2) The cherubim are always seen in connection with the throne of God. They worship the Lord and guard His throne. They cover the mercy seat in the Most Holy Place in heaven (Hebrews 9:1-5); accordingly, God told Moses to make golden cherubim and put them above the mercy seat in the Most Holy Place in the tabernacle (Exodus 25:17-19). They were not to be worshiped (Exodus 20:3-5), but to remind the high priest and the people that all the angels of God worship Him day and night (Revelation 4:8). All the angels of God, as well as mankind, were created to bow down and worship the Creator.
3) John said, “I heard the voice of many angels around the throne, the living creatures, and the elders; and the number of them was ten thousand times ten thousand, and thousands of thousands” (Revelation 5:8-14). All were engaged in pure worship.
a) The elders and the living creatures fell down before the Lamb.
b) They brought the prayers, of the saints as a gift to the Lamb
c) They sang a new song of praise.
d) They worshiped the Lamb in word, and then the elders fell down to worship the One who lives forever and ever.
4) The Tribulation saints will join all the host of heaven and worship the Lamb of God at the end of the Great Tribulation (Revelation 7:9-17).
5) Just as worship is paramount with the host of heaven, so it must have priority in all our thoughts and plans here on earth, because it is the most important thing we do as believers. Worship must take precedence over prayer, although prayer is vital to Christian growth and power. Worship must take precedence over reading God’s Word, unless you are reading Scriptures to motivate worship. Worship must take precedence over music, unless music is used to enhance worship.

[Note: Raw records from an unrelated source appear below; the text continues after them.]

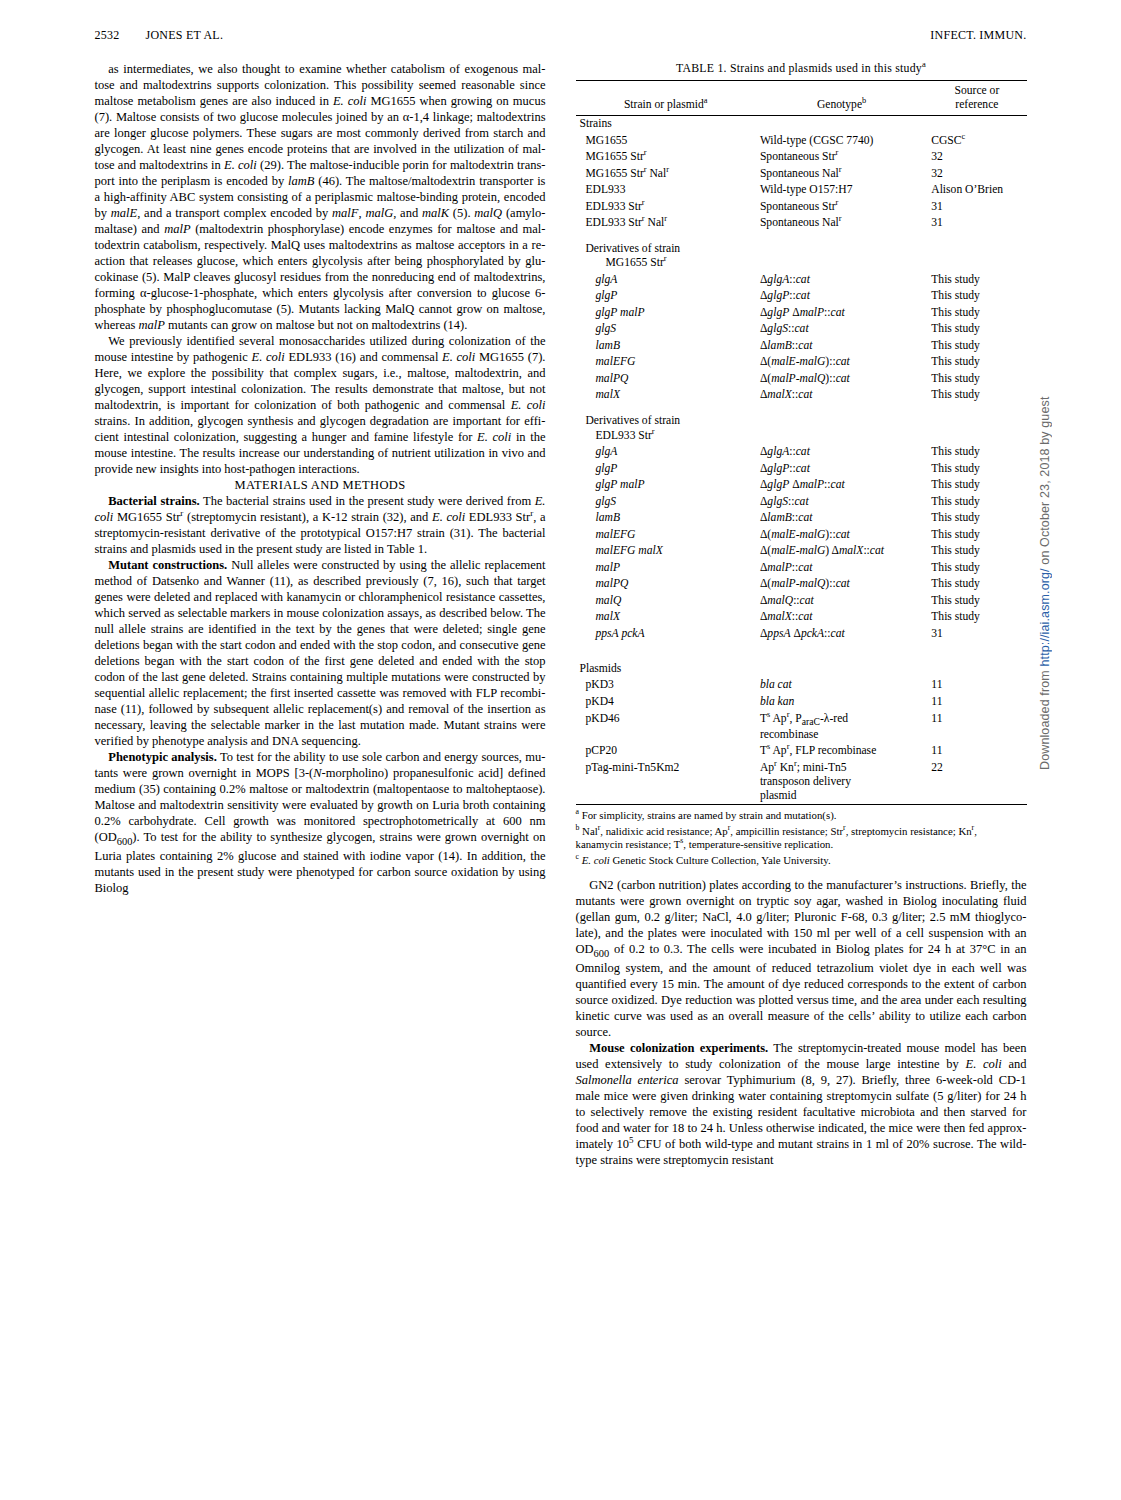2532
JONES ET AL.
INFECT. IMMUN.
as intermediates, we also thought to examine whether catabolism of exogenous maltose and maltodextrins supports colonization. This possibility seemed reasonable since maltose metabolism genes are also induced in E. coli MG1655 when growing on mucus (7). Maltose consists of two glucose molecules joined by an α-1,4 linkage; maltodextrins are longer glucose polymers. These sugars are most commonly derived from starch and glycogen. At least nine genes encode proteins that are involved in the utilization of maltose and maltodextrins in E. coli (29). The maltose-inducible porin for maltodextrin transport into the periplasm is encoded by lamB (46). The maltose/maltodextrin transporter is a high-affinity ABC system consisting of a periplasmic maltose-binding protein, encoded by malE, and a transport complex encoded by malF, malG, and malK (5). malQ (amylomaltase) and malP (maltodextrin phosphorylase) encode enzymes for maltose and maltodextrin catabolism, respectively. MalQ uses maltodextrins as maltose acceptors in a reaction that releases glucose, which enters glycolysis after being phosphorylated by glucokinase (5). MalP cleaves glucosyl residues from the nonreducing end of maltodextrins, forming α-glucose-1-phosphate, which enters glycolysis after conversion to glucose 6-phosphate by phosphoglucomutase (5). Mutants lacking MalQ cannot grow on maltose, whereas malP mutants can grow on maltose but not on maltodextrins (14).
We previously identified several monosaccharides utilized during colonization of the mouse intestine by pathogenic E. coli EDL933 (16) and commensal E. coli MG1655 (7). Here, we explore the possibility that complex sugars, i.e., maltose, maltodextrin, and glycogen, support intestinal colonization. The results demonstrate that maltose, but not maltodextrin, is important for colonization of both pathogenic and commensal E. coli strains. In addition, glycogen synthesis and glycogen degradation are important for efficient intestinal colonization, suggesting a hunger and famine lifestyle for E. coli in the mouse intestine. The results increase our understanding of nutrient utilization in vivo and provide new insights into host-pathogen interactions.
MATERIALS AND METHODS
Bacterial strains. The bacterial strains used in the present study were derived from E. coli MG1655 Strr (streptomycin resistant), a K-12 strain (32), and E. coli EDL933 Strr, a streptomycin-resistant derivative of the prototypical O157:H7 strain (31). The bacterial strains and plasmids used in the present study are listed in Table 1.
Mutant constructions. Null alleles were constructed by using the allelic replacement method of Datsenko and Wanner (11), as described previously (7, 16), such that target genes were deleted and replaced with kanamycin or chloramphenicol resistance cassettes, which served as selectable markers in mouse colonization assays, as described below. The null allele strains are identified in the text by the genes that were deleted; single gene deletions began with the start codon and ended with the stop codon, and consecutive gene deletions began with the start codon of the first gene deleted and ended with the stop codon of the last gene deleted. Strains containing multiple mutations were constructed by sequential allelic replacement; the first inserted cassette was removed with FLP recombinase (11), followed by subsequent allelic replacement(s) and removal of the insertion as necessary, leaving the selectable marker in the last mutation made. Mutant strains were verified by phenotype analysis and DNA sequencing.
Phenotypic analysis. To test for the ability to use sole carbon and energy sources, mutants were grown overnight in MOPS [3-(N-morpholino) propanesulfonic acid] defined medium (35) containing 0.2% maltose or maltodextrin (maltopentaose to maltoheptaose). Maltose and maltodextrin sensitivity were evaluated by growth on Luria broth containing 0.2% carbohydrate. Cell growth was monitored spectrophotometrically at 600 nm (OD600). To test for the ability to synthesize glycogen, strains were grown overnight on Luria plates containing 2% glucose and stained with iodine vapor (14). In addition, the mutants used in the present study were phenotyped for carbon source oxidation by using Biolog
TABLE 1. Strains and plasmids used in this study a
| Strain or plasmid a | Genotype b | Source or reference |
| --- | --- | --- |
| Strains | | |
| MG1655 | Wild-type (CGSC 7740) | CGSC c |
| MG1655 Str r | Spontaneous Str r | 32 |
| MG1655 Str r Nal r | Spontaneous Nal r | 32 |
| EDL933 | Wild-type O157:H7 | Alison O’Brien |
| EDL933 Str r | Spontaneous Str r | 31 |
| EDL933 Str r Nal r | Spontaneous Nal r | 31 |
| Derivatives of strain MG1655 Str r | | |
| glgA | Δ glgA :: cat | This study |
| glgP | Δ glgP :: cat | This study |
| glgP malP | Δ glgP Δ malP :: cat | This study |
| glgS | Δ glgS :: cat | This study |
| lamB | Δ lamB :: cat | This study |
| malEFG | Δ( malE-malG ):: cat | This study |
| malPQ | Δ( malP-malQ ):: cat | This study |
| malX | Δ malX :: cat | This study |
| Derivatives of strain EDL933 Str r | | |
| glgA | Δ glgA :: cat | This study |
| glgP | Δ glgP :: cat | This study |
| glgP malP | Δ glgP Δ malP :: cat | This study |
| glgS | Δ glgS :: cat | This study |
| lamB | Δ lamB :: cat | This study |
| malEFG | Δ( malE-malG ):: cat | This study |
| malEFG malX | Δ( malE-malG ) Δ malX :: cat | This study |
| malP | Δ malP :: cat | This study |
| malPQ | Δ( malP-malQ ):: cat | This study |
| malQ | Δ malQ :: cat | This study |
| malX | Δ malX :: cat | This study |
| ppsA pckA | Δ ppsA Δ pckA :: cat | 31 |
| Plasmids | | |
| pKD3 | bla cat | 11 |
| pKD4 | bla kan | 11 |
| pKD46 | T s Ap r , P araC -λ-red recombinase | 11 |
| pCP20 | T s Ap r , FLP recombinase | 11 |
| pTag-mini-Tn5Km2 | Ap r Kn r ; mini-Tn5 transposon delivery plasmid | 22 |
a For simplicity, strains are named by strain and mutation(s).
b Nalr, nalidixic acid resistance; Apr, ampicillin resistance; Strr, streptomycin resistance; Knr, kanamycin resistance; Ts, temperature-sensitive replication.
c E. coli Genetic Stock Culture Collection, Yale University.
GN2 (carbon nutrition) plates according to the manufacturer’s instructions. Briefly, the mutants were grown overnight on tryptic soy agar, washed in Biolog inoculating fluid (gellan gum, 0.2 g/liter; NaCl, 4.0 g/liter; Pluronic F-68, 0.3 g/liter; 2.5 mM thioglycolate), and the plates were inoculated with 150 ml per well of a cell suspension with an OD600 of 0.2 to 0.3. The cells were incubated in Biolog plates for 24 h at 37°C in an Omnilog system, and the amount of reduced tetrazolium violet dye in each well was quantified every 15 min. The amount of dye reduced corresponds to the extent of carbon source oxidized. Dye reduction was plotted versus time, and the area under each resulting kinetic curve was used as an overall measure of the cells’ ability to utilize each carbon source.
Mouse colonization experiments. The streptomycin-treated mouse model has been used extensively to study colonization of the mouse large intestine by E. coli and Salmonella enterica serovar Typhimurium (8, 9, 27). Briefly, three 6-week-old CD-1 male mice were given drinking water containing streptomycin sulfate (5 g/liter) for 24 h to selectively remove the existing resident facultative microbiota and then starved for food and water for 18 to 24 h. Unless otherwise indicated, the mice were then fed approximately 105 CFU of both wild-type and mutant strains in 1 ml of 20% sucrose. The wild-type strains were streptomycin resistant
Downloaded from http://iai.asm.org/ on October 23, 2018 by guest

Worship is an indispensable part of the Christian’s life—now and in eternity. Evangelism and Bible teaching, like faith and hope, will cease. Worship, like love, will occupy our hearts forever (1 Corinthians 13:8-10).
Master Outline 28 – Worship
 Can a person who does not believe in Jesus Christ join in Worship? YES or NO. Explain.
 Is a sermon Worship? YES or NO. Explain.
 Are prayers worship? YES or NO. Explain.
 Is music itself worship? YES or NO. Explain.
 What former pagan Gentile in the Old Testament gives us a beautiful example of worship?
 Describe pure worship as performed by Nebuchadnezzar.
 Worship ______________________ God and ______________________ man.
 What is the dictionary definition of worship?
 The Bible is a book of _____________________ from cover to cover.
 The only true Object of worship is what?
 Why did Peter give Cornelius a rebuke?
 What did the angel tell John in Revelation when John fell down to worship him?
 The first use of the word “worship” in the Old Testament is?
 The only person that can worship God is the one who has done what?
 New Testament worshipping is concerned with worshipping in ____________________
 What is the basis of worshipping in the Old Testament and New Testament?
 Without ___________________________ there can be no true worship.
 Explain why the veil was ripped in two when Jesus died.
 Is God more impressed with a Gothic cathedral or a believer’s body?
 When did the ornate, ritualistic worship of the temple end in the New Testament?
 What is the Greek meaning of synagogue?
 The Samaritans accepted only the Pentateuch (Genesis through Deuteronomy). Was this worshipping in truth?
 What were four (4) elements of worship in the early church described in Acts 2:42?
 What is the paramount activity in Heaven among the angels of God? Why?
 The truth of Jesus’ Deity is one of the most profound facts ever revealed by the Heavenly Father? TRUE or FALSE. Explain.
 Why did God tell Moses to build cherubs above the mercy seat?
 All the angels of God and mankind were created to bow down and do what?
 What is the most important thing we can do as believers here?